▶ _The problem_
Copy out, from the entries below, each line that holds the string "Right".

▶ _Extracted material_
==================================================

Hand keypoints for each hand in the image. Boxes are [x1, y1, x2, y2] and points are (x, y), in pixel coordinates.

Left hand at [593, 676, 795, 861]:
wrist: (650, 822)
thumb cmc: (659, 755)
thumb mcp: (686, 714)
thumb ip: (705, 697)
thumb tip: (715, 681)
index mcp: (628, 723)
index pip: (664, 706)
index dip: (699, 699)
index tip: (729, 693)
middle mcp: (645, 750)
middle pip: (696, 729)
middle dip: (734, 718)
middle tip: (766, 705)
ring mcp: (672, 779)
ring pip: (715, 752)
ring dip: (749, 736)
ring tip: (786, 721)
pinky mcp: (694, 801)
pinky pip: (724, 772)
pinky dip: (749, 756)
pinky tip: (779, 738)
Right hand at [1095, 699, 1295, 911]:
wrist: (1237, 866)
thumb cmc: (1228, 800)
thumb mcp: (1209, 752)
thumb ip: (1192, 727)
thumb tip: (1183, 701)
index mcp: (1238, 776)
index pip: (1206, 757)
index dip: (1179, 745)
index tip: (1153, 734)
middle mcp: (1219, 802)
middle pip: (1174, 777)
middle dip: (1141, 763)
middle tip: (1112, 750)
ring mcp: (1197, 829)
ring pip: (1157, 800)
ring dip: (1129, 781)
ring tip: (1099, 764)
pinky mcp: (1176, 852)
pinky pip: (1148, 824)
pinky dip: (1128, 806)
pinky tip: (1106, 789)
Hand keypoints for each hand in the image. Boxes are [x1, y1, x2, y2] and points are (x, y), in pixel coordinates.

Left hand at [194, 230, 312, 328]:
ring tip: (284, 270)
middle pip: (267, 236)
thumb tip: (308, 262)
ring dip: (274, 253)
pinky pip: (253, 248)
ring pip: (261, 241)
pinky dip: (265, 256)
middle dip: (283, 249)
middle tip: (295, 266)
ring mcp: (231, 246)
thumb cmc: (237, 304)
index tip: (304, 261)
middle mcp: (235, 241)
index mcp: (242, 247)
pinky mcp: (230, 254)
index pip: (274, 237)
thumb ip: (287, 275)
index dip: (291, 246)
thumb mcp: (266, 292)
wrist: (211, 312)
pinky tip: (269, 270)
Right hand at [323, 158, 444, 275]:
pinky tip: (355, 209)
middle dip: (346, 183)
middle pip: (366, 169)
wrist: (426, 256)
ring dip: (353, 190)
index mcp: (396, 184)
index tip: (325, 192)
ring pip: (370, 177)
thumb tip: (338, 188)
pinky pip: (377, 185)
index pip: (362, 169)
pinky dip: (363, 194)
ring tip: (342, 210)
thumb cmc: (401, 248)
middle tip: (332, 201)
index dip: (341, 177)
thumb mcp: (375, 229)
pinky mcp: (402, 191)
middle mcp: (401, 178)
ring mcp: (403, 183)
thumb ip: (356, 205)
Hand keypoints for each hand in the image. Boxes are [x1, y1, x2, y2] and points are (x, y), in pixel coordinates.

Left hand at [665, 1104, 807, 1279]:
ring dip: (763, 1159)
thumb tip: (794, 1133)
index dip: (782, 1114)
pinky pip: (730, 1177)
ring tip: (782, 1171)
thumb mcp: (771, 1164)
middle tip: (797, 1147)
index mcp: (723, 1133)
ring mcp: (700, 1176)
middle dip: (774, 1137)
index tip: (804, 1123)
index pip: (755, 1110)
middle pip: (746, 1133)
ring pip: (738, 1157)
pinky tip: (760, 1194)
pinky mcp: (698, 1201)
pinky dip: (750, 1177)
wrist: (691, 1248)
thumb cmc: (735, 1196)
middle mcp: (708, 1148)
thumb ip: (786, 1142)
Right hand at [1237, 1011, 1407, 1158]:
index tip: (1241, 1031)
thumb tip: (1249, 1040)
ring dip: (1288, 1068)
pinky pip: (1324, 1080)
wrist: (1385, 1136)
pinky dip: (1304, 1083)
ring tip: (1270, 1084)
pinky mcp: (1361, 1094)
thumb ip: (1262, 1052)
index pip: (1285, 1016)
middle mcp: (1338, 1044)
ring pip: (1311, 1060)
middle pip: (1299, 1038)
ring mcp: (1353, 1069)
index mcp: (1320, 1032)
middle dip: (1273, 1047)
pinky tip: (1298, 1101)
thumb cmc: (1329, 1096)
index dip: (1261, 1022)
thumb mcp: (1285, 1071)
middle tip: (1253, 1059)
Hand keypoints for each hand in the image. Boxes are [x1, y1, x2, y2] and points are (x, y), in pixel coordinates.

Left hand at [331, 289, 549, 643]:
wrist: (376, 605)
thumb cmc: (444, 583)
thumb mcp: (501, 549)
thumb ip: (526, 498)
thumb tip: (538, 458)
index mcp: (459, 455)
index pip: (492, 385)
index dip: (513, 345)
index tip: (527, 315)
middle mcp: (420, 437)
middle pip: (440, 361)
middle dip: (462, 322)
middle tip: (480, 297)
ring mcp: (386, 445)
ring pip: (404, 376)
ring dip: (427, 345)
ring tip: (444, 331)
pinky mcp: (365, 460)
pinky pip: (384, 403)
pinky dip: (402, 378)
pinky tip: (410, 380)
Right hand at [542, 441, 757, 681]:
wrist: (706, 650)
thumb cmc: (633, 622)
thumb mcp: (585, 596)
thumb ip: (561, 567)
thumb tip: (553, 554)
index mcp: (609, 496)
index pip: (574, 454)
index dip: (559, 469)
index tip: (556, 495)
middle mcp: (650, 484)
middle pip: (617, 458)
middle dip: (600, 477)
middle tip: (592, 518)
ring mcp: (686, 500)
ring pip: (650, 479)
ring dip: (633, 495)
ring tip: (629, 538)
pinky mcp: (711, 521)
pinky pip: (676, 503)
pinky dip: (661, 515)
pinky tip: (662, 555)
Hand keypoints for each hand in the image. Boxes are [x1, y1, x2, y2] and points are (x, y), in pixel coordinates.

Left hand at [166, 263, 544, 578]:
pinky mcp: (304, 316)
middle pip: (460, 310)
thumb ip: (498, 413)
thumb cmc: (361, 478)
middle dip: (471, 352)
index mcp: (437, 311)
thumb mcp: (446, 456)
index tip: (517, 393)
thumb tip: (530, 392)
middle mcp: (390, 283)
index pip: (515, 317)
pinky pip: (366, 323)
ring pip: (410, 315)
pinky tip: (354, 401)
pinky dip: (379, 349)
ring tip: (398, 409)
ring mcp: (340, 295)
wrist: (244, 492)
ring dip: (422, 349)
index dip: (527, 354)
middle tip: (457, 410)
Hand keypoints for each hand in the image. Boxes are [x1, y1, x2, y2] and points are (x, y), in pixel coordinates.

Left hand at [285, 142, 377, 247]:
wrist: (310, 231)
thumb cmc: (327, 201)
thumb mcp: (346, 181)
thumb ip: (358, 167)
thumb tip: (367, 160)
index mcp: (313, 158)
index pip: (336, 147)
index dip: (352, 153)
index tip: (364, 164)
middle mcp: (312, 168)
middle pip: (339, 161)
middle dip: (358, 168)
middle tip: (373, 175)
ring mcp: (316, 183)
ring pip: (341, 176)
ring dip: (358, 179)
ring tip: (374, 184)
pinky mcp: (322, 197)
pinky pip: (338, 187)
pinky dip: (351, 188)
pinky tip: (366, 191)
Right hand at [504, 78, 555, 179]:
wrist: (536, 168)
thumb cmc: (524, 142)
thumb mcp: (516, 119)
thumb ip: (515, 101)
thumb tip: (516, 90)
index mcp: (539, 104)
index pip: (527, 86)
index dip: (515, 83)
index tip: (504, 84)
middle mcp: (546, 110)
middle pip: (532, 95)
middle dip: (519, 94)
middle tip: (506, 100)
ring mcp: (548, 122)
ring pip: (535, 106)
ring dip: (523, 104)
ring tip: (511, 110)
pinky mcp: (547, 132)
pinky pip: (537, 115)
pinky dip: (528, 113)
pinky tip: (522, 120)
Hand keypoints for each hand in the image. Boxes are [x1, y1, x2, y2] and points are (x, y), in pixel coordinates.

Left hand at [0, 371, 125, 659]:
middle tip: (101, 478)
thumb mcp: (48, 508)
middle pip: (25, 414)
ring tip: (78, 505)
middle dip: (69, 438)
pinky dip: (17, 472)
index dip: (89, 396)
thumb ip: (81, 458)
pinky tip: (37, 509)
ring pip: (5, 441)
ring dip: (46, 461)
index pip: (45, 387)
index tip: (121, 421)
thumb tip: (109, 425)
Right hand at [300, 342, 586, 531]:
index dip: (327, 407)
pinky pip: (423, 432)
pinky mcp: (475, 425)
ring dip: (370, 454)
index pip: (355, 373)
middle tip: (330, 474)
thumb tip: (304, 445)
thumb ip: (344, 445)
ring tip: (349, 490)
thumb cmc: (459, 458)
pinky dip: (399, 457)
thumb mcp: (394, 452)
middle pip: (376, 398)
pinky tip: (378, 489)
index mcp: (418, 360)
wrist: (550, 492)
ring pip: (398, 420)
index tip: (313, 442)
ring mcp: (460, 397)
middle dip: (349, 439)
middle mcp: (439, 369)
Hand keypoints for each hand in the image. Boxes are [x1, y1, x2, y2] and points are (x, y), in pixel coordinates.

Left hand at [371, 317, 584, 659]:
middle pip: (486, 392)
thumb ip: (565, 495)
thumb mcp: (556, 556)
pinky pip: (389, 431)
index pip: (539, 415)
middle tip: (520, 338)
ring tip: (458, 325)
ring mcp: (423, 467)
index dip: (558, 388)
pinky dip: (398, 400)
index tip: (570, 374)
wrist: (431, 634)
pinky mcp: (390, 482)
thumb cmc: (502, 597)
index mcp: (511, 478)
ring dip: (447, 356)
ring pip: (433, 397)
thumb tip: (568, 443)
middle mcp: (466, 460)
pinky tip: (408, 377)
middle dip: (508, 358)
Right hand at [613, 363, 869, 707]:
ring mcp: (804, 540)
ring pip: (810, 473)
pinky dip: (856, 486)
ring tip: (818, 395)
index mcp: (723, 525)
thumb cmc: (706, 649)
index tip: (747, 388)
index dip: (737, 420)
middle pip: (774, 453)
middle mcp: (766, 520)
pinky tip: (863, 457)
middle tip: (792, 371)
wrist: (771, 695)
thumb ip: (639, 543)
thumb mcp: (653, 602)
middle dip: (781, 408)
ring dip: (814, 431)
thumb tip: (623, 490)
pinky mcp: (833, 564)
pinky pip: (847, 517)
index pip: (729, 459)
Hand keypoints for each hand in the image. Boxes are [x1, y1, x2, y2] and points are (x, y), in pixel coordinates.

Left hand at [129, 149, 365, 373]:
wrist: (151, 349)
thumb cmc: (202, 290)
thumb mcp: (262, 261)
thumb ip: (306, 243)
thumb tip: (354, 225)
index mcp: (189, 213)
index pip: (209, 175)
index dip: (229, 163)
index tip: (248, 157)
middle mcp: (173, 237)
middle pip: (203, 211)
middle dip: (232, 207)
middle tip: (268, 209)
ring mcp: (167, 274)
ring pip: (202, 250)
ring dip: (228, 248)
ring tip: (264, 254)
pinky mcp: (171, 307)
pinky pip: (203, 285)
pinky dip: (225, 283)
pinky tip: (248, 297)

==================================================

▶ _Response for this exercise_
Right hand at [1095, 699, 1295, 911]:
Right hand at [323, 158, 444, 275]:
Right hand at [1237, 1011, 1407, 1158]:
Right hand at [542, 441, 757, 681]:
Right hand at [504, 78, 555, 179]:
Right hand at [300, 342, 586, 531]:
Right hand at [613, 363, 869, 707]:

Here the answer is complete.